Las subvenciones concedidas fueron créditos fiscales, reembolsos de impuestos, subvenciones, préstamos y reducción de impuestos sobre la propiedad. Aunque la mayor parte de las ayudas procedían de los gobiernos estatales y locales, algunas fueron concedidas por organismos federales.

China es conocida por sus prácticas comerciales desleales; algunas son ilegales, como el robo de propiedad intelectual, la transferencia forzada de tecnología o el dumping de precios.

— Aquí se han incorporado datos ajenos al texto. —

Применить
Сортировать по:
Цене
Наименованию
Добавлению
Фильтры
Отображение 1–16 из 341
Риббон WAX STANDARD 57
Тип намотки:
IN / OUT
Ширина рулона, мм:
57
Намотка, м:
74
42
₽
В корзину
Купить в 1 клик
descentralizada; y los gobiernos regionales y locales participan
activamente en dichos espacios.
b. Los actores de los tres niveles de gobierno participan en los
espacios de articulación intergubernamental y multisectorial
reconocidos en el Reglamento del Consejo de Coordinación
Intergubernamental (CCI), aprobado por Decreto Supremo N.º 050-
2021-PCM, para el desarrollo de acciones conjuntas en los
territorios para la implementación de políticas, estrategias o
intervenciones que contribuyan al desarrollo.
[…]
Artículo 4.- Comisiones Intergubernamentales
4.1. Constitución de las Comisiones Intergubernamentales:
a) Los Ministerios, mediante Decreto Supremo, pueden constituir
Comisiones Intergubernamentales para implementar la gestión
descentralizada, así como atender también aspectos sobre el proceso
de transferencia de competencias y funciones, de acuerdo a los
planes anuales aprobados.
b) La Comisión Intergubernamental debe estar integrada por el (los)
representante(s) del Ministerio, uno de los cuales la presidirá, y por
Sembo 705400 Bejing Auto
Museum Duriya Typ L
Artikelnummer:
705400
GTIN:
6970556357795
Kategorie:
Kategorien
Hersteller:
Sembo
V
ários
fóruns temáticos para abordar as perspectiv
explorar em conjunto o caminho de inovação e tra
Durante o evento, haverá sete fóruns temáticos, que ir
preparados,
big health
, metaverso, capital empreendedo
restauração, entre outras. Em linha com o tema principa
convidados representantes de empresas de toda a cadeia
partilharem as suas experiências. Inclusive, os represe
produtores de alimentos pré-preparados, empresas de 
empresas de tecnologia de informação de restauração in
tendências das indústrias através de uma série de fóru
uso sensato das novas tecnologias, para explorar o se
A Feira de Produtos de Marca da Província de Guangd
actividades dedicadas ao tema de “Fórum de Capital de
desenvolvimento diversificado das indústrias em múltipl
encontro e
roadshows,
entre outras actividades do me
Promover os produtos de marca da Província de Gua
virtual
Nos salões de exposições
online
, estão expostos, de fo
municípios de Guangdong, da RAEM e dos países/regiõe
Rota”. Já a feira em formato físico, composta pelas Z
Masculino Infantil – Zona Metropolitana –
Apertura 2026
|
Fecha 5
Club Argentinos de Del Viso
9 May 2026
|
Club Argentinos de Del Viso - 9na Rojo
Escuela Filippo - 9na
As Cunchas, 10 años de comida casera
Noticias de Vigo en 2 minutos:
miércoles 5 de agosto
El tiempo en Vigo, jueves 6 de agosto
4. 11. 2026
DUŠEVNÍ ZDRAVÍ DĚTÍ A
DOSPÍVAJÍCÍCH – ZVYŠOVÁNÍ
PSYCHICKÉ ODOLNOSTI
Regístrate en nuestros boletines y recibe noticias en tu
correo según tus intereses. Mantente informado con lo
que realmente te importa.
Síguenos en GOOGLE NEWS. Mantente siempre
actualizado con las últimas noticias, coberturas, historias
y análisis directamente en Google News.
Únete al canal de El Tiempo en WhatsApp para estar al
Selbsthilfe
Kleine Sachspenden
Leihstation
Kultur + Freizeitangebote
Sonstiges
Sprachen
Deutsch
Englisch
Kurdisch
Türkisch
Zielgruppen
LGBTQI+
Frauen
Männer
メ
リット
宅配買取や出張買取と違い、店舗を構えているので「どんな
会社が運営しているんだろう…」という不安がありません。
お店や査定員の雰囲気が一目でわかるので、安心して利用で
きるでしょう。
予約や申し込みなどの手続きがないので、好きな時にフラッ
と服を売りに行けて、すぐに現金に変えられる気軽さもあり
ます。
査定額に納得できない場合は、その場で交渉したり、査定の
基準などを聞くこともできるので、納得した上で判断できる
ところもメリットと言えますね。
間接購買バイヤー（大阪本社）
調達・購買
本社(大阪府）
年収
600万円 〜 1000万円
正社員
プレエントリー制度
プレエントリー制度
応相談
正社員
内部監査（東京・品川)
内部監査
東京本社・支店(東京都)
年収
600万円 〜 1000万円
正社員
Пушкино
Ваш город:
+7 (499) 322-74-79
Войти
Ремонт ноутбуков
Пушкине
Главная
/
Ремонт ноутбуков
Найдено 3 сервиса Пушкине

Según la Comisión sobre el Robo de la Propiedad Intelectual Estadounidense, “China (incluido Hong Kong) representa el 87% de las mercancías falsificadas incautadas que entran en Estados Unidos”.

La Comisión también estimó que los robos de propiedad intelectual de China cuestan a Estados Unidos entre 225.000 y 600.000 millones de dólares cada año.

El presidente de la Fundación de Tecnología de la Información e Innovación, con sede en Washington, Robert Atkinson, declaró a NTD que Estados Unidos debe invertir la tendencia.

Good Jobs First también revela que dos de esas compañías son empresas estatales chinas, la Aviation Industry Corp of China (AVIC) y la China National Chemical Corp (ChemChina).

El Departamento de Defensa de Estados Unidos identificó a AVIC como una empresa vinculada al ejército chino. También está en la lista negra de inversiones de Estados Unidos.

AVIC tiene dos partes principales; una está especializada en la fabricación de bombarderos y aviones de combate, mientras que la otra se centra en la producción de aviones más pequeños y helicópteros.

Según SCMP, la empresa tiene más de 100 filiales, 23 empresas que cotizan en bolsa y más de 450.000 empleados, más que Boeing y Airbus juntos.

En cuanto a los negocios y el comercio internacional, la investigación concluyó que China “utiliza una estrategia doble para promover las empresas estatales chinas a expensas de las empresas multinacionales que hacen negocios en China y otros países extranjeros”.

El estudio señalaba que “dentro de sus fronteras, China utiliza la Ley Antimonopolio y la Ley contra la Competencia Desleal para presionar, acosar e intimidar a las EMN”.

Además, China utiliza la Ley Antimonopolio para obligar a las empresas con inversión extranjera a transferir tecnologías avanzadas a sus empresas estatales.

China también aplica esta ley para proteger las marcas chinas conocidas de las adquisiciones de empresas extranjeras.